En su mensaje, Calderón comentó lo expuesto por el secretario de la Defensa Nacional, general Guillermo Galván, en el cumplimiento de otro de los compromisos gubernamentales previstos en el Acuerdo: dar celeridad a la expedición de licencias colectivas de portación de armas de fuego, a condición de que se garantice la honestidad de los cuerpos policíacos que las usan.
“El objetivo es equipar con mayor capacidad de fuego a las fuerzas del orden para que puedan enfrentar una delincuencia que ha ido escalando cada vez más sus niveles de violencia, en un intento por replegar a la autoridad y por intimidar a los ciudadanos”, aseveró.
El mandatario federal dijo reconocer la voluntad de todos los poderes y órdenes de gobierno para recuperar la seguridad, así como la condena unánime del atentado del lunes que calificó de “cobarde” y “miserable”, tema que marcó su llamado a seguir la ruta del Acuerdo.
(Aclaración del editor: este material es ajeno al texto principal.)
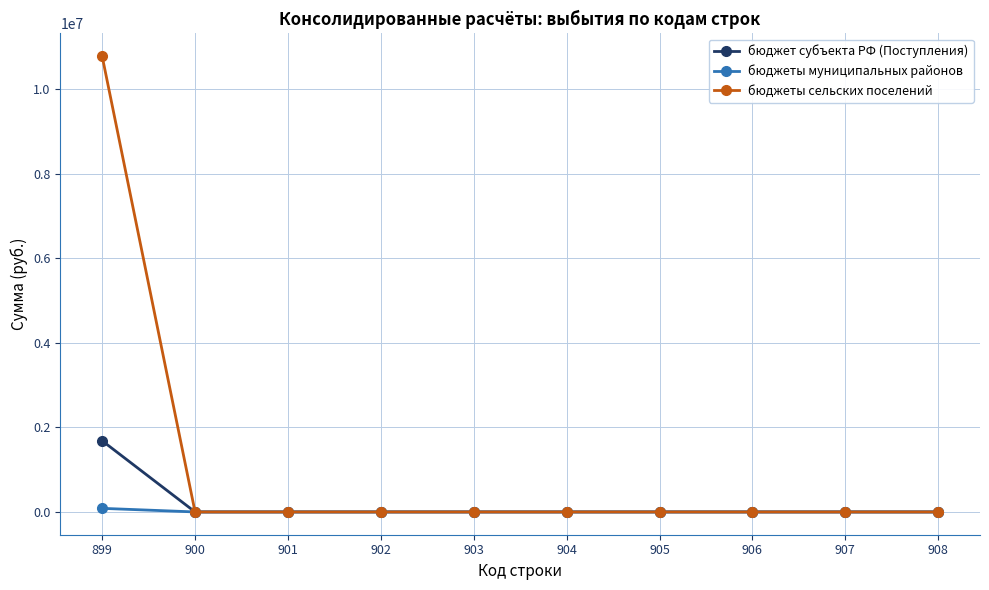

The value of бюджет субъекта РФ (Поступления) at 907 is 0.0. True or false?

True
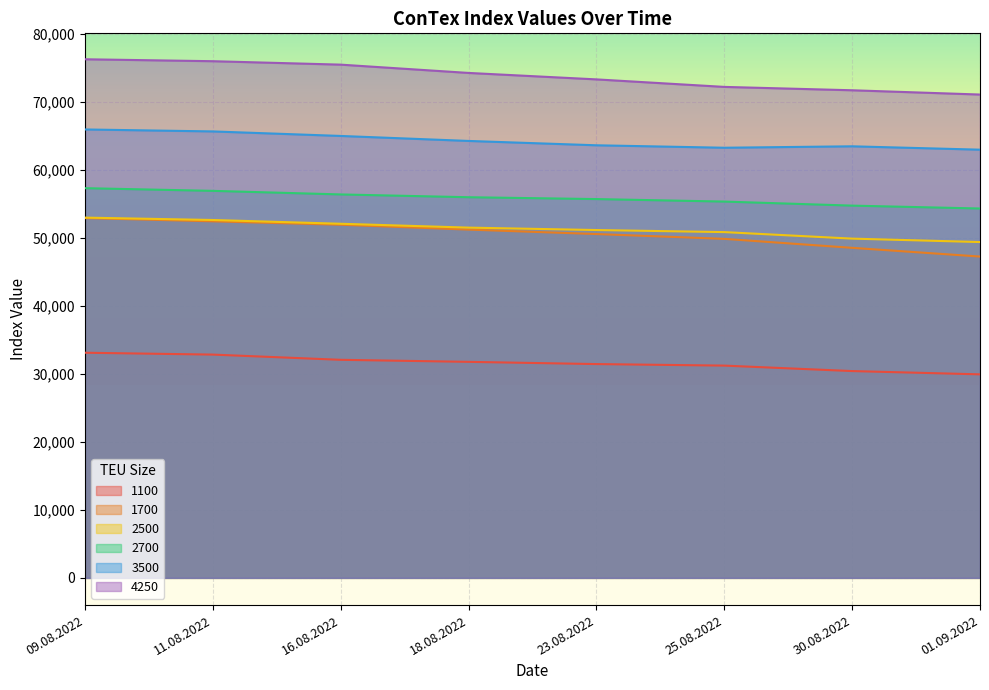

Is it true that 1700 equals 22941 at 11.08.2022?

False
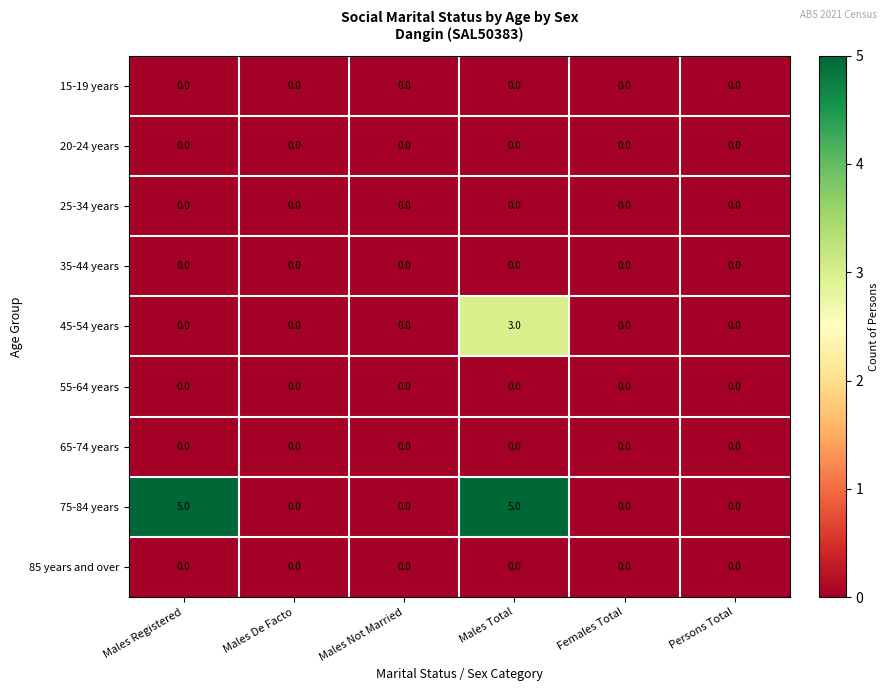

How many data points does each series have?

6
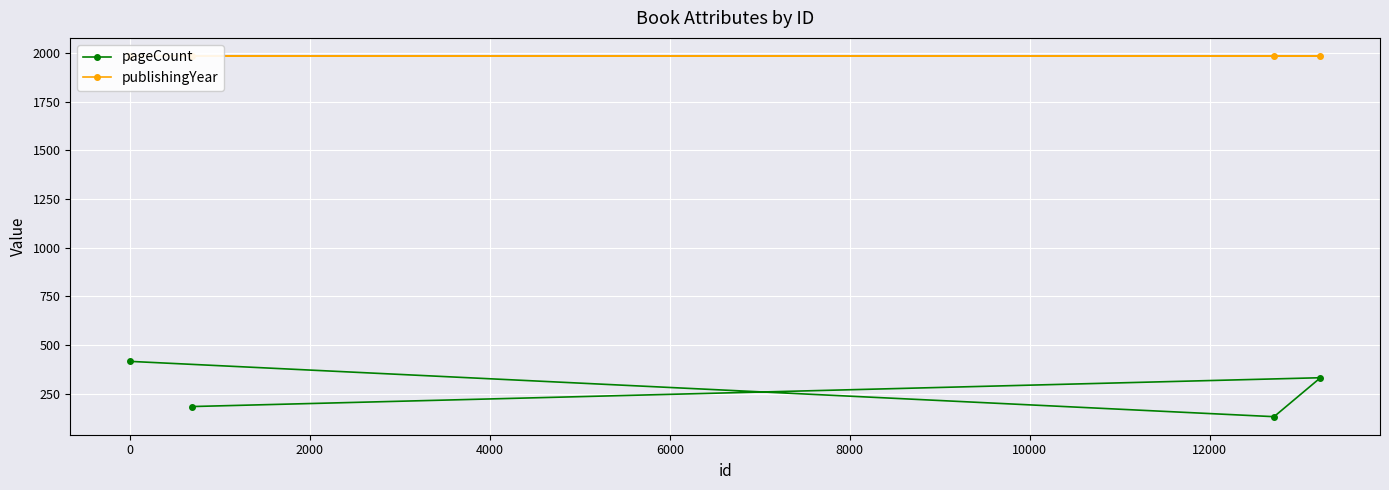

What is the value of the pageCount point at the 3rd from the left?

132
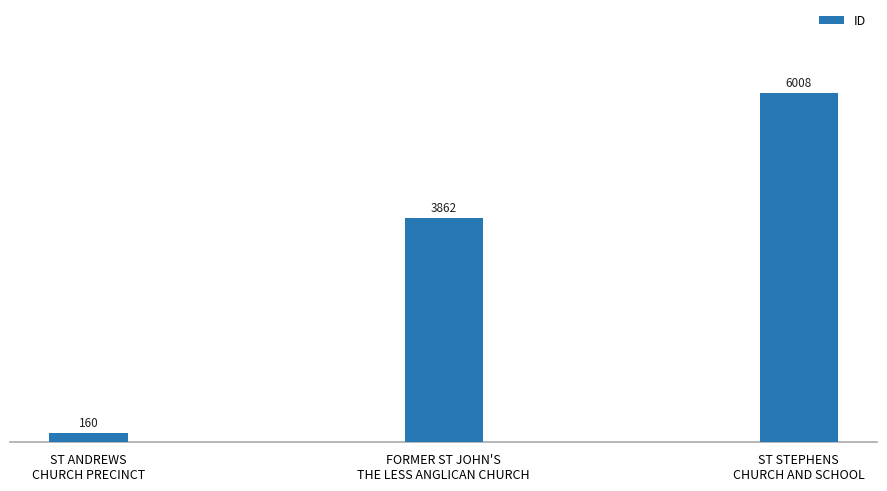

What is the average value?

3343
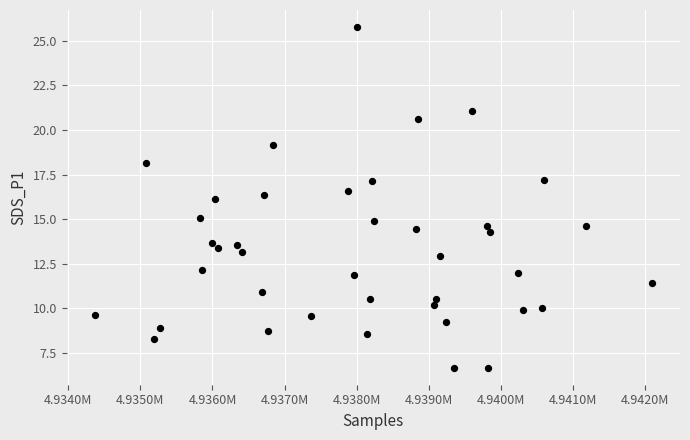

What is the range of Y values (max minus min)?

19.1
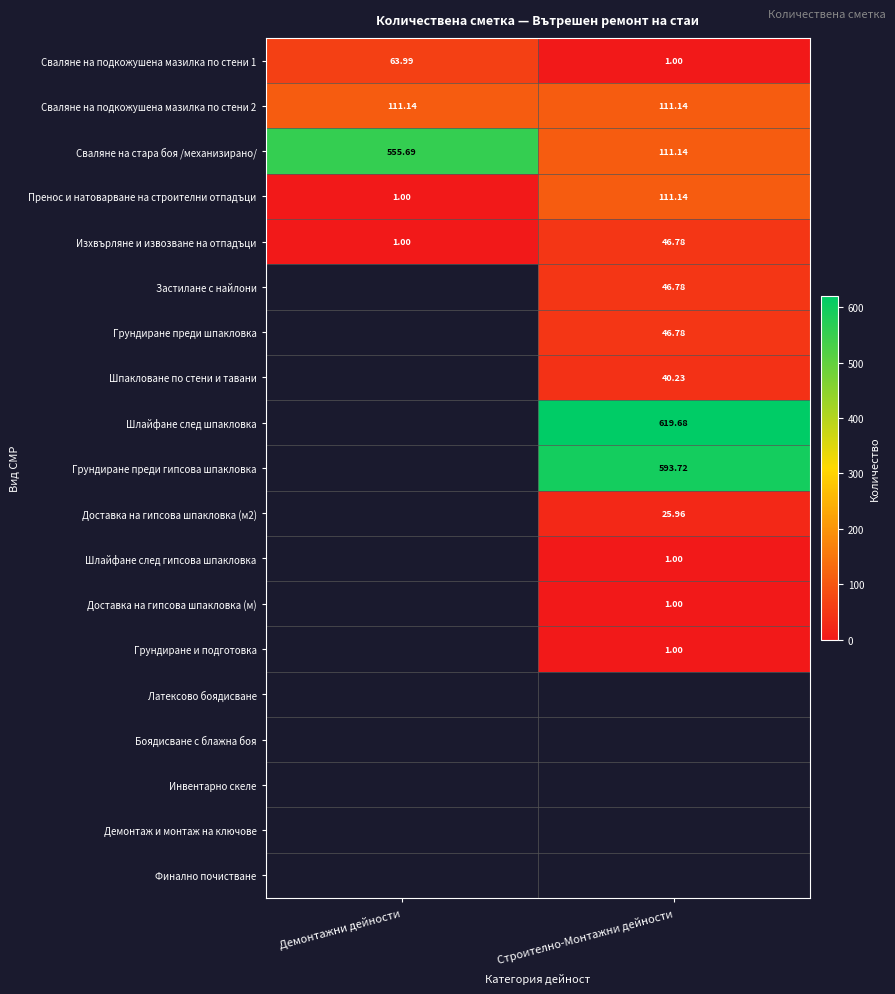

At how many categories does at least one series exceed 499?

2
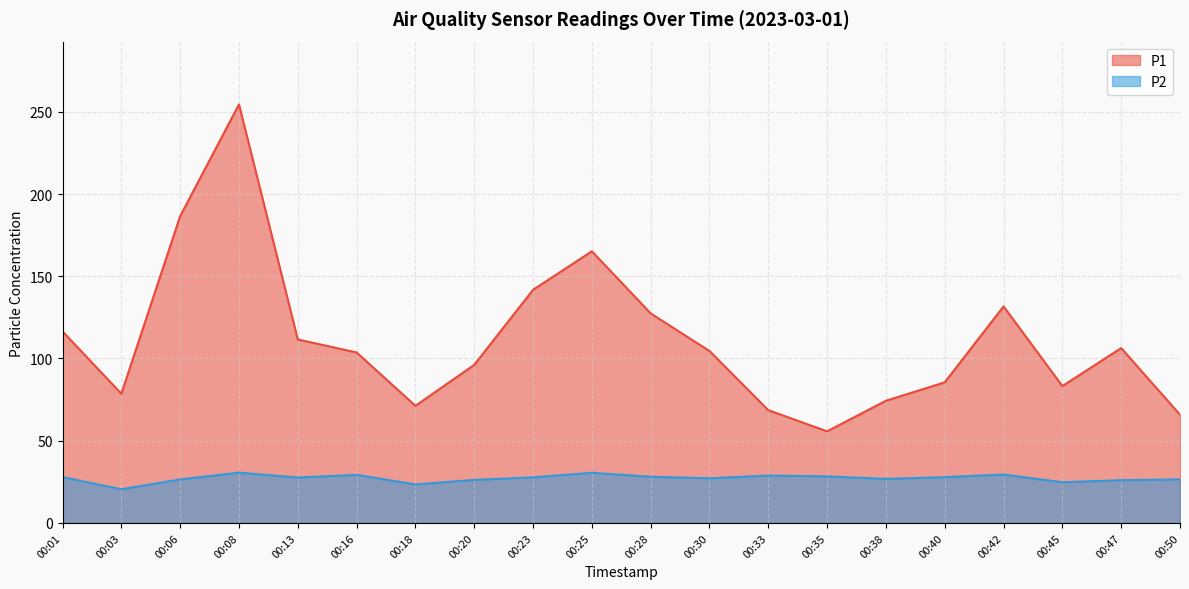

Between 00:08 and 00:03, which is larger?

00:08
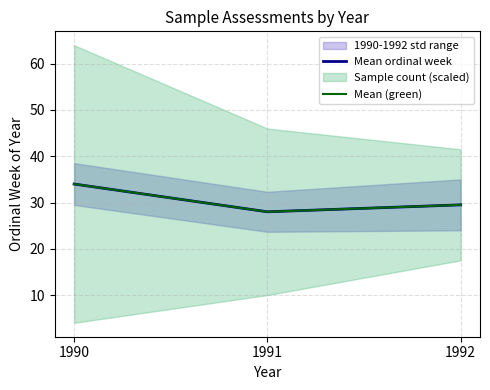

At which label does Mean (green) first exceed 29?

1990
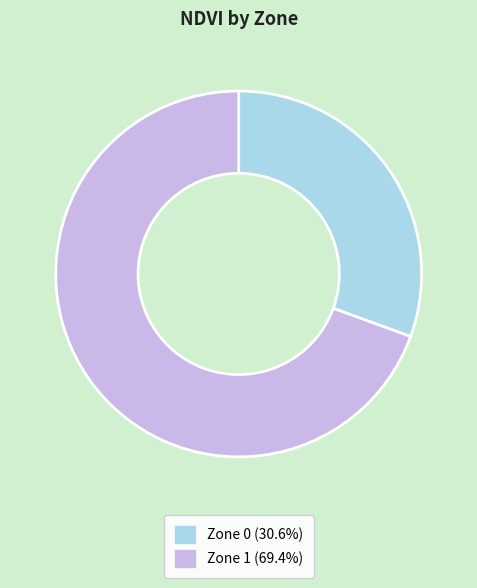

Which category accounts for the majority?

Zone 1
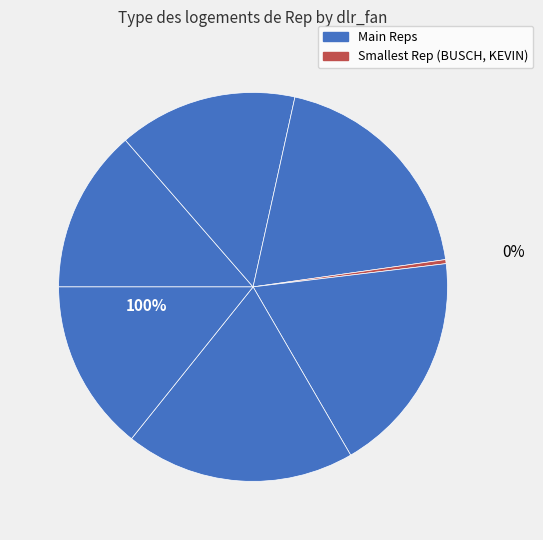

True or false: ELSEA, KIMBERLY accounts for 1% of the total.

False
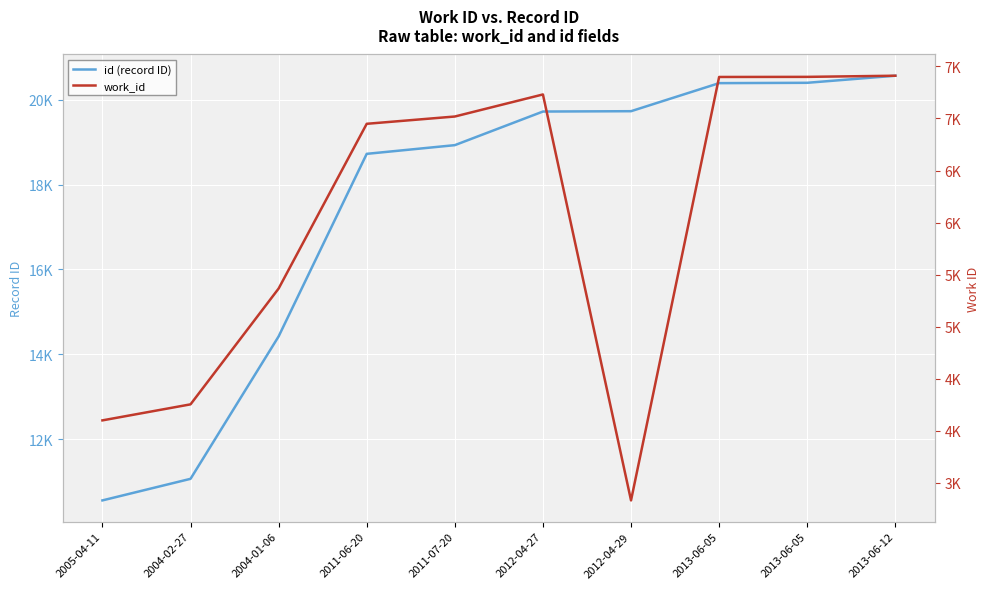

Count the number of categories in the chart.

10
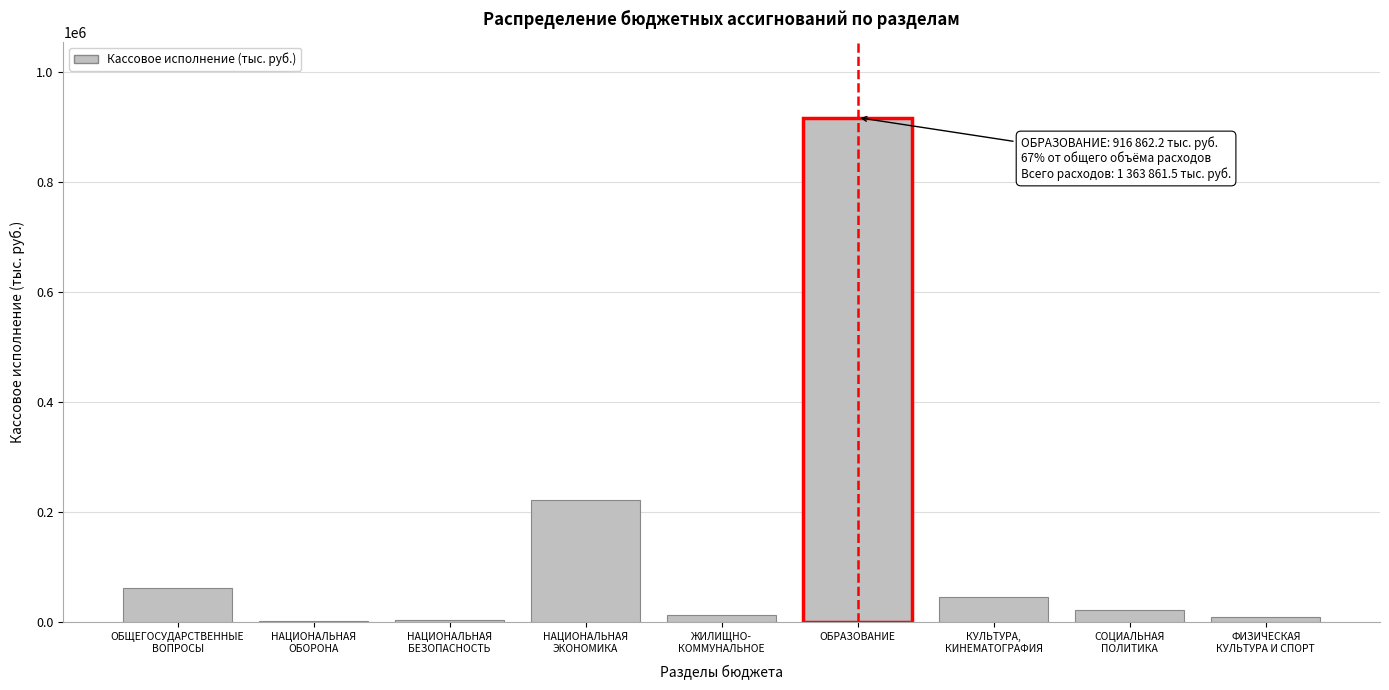

What is the sum of all values?

1300900.3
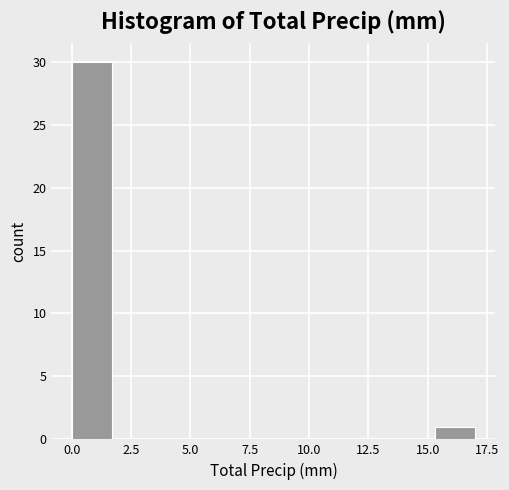

Read against the x-axis, roughly where is the centre of the tallest bar?

1.0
Una vez más quedó pendiente la imagen del saludo entre Calderón y el gobernante capitalino Marcelo Ebrard, quien pronto buscó la salida, al tiempo que el mandatario federal se disponía a recorrer cada uno de los lugares de los gobernadores. De nueva cuenta, el presidente llamó a respaldar el despliegue de la fuerza del Estado, a la que describió como legítima, democrática y pública.
Cerró el mensaje con una convocatoria a la sociedad a que “nos mantengamos unidos en esta lucha, que es superior a cualquier interés parcial. Una lucha que es, precisamente, del interés nacional, superior a los intereses parciales por legítimos que estos sean”.
Confió en la vigilancia, denuncia y participación de la sociedad para concretar una cultura de legalidad que sigue pendiente, por lo que desde ese momento anunció su apoyo al Observatorio Ciudadano previsto en el Acuerdo por la Seguridad.